Wer an der Reife 16-jähriger Jugendlicher zweifelt, der sei daran erinnert, dass es die Jugend ist, die stark und selbstbewusst die Stimme in der Fridaysfor Future-Bewegung erhoben hat und eine wegweisende Entscheidung des Bundesverfassungsgerichts zum Klimaschutzgesetz erstritten hat. SPD, Grüne und FDP beabsichtigen angesichts der Reife der Jugendlichen gar das Wahlalter auf 16 Jahre abzusenken.

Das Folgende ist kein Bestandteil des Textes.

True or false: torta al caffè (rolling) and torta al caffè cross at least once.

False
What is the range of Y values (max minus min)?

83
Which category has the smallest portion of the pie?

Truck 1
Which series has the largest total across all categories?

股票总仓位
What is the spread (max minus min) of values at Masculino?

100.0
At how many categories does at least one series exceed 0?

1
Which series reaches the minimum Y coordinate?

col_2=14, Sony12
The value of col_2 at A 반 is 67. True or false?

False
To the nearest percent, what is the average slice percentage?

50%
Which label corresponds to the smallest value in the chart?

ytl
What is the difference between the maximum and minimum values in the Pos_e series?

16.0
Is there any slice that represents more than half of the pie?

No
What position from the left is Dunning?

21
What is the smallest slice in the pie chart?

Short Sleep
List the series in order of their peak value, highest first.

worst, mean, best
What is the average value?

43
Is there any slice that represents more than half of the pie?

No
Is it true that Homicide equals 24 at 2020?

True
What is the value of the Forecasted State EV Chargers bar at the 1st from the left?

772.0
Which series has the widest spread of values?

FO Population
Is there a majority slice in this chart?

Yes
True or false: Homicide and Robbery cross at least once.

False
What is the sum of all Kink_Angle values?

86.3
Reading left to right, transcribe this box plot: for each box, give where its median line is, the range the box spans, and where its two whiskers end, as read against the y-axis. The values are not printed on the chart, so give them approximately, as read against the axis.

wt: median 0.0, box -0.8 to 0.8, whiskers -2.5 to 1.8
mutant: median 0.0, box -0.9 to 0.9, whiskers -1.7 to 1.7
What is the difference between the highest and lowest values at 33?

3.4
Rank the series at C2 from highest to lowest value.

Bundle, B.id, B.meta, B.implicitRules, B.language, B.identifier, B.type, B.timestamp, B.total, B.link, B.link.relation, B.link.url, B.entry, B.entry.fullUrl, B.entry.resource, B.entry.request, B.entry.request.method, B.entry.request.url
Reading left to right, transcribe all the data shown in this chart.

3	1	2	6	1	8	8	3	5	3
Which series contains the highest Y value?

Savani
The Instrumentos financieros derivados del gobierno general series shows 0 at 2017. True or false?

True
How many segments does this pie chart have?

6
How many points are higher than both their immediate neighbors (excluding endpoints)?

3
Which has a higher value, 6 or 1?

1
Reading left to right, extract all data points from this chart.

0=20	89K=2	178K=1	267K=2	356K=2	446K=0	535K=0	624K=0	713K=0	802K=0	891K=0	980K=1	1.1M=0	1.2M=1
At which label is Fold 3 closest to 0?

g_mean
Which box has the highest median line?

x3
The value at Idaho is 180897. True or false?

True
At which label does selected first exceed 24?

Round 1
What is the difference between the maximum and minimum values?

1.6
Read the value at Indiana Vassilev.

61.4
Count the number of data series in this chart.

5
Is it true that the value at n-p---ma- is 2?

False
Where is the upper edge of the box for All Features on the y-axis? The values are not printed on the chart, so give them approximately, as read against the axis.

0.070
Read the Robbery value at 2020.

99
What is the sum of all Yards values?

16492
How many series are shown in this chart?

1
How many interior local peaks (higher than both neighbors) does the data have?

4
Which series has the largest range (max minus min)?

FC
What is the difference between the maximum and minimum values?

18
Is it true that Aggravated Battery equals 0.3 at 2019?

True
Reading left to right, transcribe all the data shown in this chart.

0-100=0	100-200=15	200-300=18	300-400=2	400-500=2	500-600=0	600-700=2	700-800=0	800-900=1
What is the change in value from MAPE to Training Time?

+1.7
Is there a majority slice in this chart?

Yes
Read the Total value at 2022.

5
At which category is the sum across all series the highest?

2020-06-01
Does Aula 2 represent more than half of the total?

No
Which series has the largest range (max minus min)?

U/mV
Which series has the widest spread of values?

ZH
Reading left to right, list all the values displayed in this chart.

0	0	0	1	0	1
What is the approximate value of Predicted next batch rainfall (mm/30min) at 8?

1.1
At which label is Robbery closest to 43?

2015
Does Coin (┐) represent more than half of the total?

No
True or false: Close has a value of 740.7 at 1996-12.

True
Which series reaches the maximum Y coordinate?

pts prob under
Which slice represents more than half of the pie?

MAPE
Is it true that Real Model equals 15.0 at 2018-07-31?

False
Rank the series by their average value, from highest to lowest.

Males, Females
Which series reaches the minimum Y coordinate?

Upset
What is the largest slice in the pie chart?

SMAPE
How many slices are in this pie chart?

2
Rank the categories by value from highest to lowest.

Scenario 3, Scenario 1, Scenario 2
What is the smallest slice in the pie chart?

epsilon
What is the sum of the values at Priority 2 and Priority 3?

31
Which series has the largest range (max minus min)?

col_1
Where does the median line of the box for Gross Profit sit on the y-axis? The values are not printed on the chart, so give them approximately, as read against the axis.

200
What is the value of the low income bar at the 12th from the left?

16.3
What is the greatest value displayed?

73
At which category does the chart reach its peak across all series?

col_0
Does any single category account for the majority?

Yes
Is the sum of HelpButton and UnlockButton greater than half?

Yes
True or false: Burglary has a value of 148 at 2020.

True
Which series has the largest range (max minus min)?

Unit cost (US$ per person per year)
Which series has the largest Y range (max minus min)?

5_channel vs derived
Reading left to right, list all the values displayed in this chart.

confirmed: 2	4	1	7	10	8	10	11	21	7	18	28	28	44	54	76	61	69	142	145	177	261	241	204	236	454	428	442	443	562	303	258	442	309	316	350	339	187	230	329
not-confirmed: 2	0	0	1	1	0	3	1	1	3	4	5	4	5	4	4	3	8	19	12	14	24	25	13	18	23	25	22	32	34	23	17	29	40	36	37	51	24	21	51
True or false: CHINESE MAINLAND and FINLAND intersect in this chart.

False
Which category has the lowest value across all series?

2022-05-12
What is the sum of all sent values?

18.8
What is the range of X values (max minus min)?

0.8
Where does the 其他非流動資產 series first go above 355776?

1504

Ein Alleinentscheidungsrecht hat in der Vergangenheit beispielsweise auch das OLG Hamm (Beschluss vom 29.11.2019 – 12 UF 236/19) bei einem Schwangerschaftsabbruch angenommen. Auch das Landgericht München II (Urteil v. 22.9.2020 – 1 O 4890/17) hat minderjährigen Patienten zumindest ein Veto-Recht gegen die Fremdbestimmung durch die Eltern zugesprochen.

v Das Alleinentscheidungsrechts kann auf § 1626 Abs. 2 BGB gestützt werden.Denn die Eltern müssen die wachsende Fähigkeit und das wachsende Bedürfnis ihres Kindes zu selbstständigem verantwortungsbewusstem Handeln berücksichtigen. Wenn Minderjährige also die nötige Reife aufweisen, eine medizinische Entscheidung fundiert treffen zu können, ist dem Selbstbestimmungsrecht der Vorrang vor dem elterlichen Erziehungsrecht einzuräumen. Voraussetzung ist, dass der Jugendliche die Einsichtsfähigkeit sowohl bezogen auf den medizinischen Eingriff als auch die Rechtsgüterabwägung besitzen muss. Zudem muss der Jugendliche auch die Reife zur Bewertung des Eingriffs in Hinblick auf mögliche psychische Belastungen aufweisen. (vgl. so auch OLG Hamm, NJW 2020, 1373 Rn. 19 ff. m.w.N., beck-online)

Einwilligungsfähigen Jugendlichen steht also grundsätzlich ein Alleinentscheidungsrecht hinsichtlich eines medizinischen Eingriffs und damit auch einer Corona-Schutzimpfung zu. Sind die Eltern nicht gewillt oder nicht in der Lage, sich der Entscheidung des Kindes anzuschließen, so kann das Familiengericht Maßnahmen nach § 1666 BGB treffen.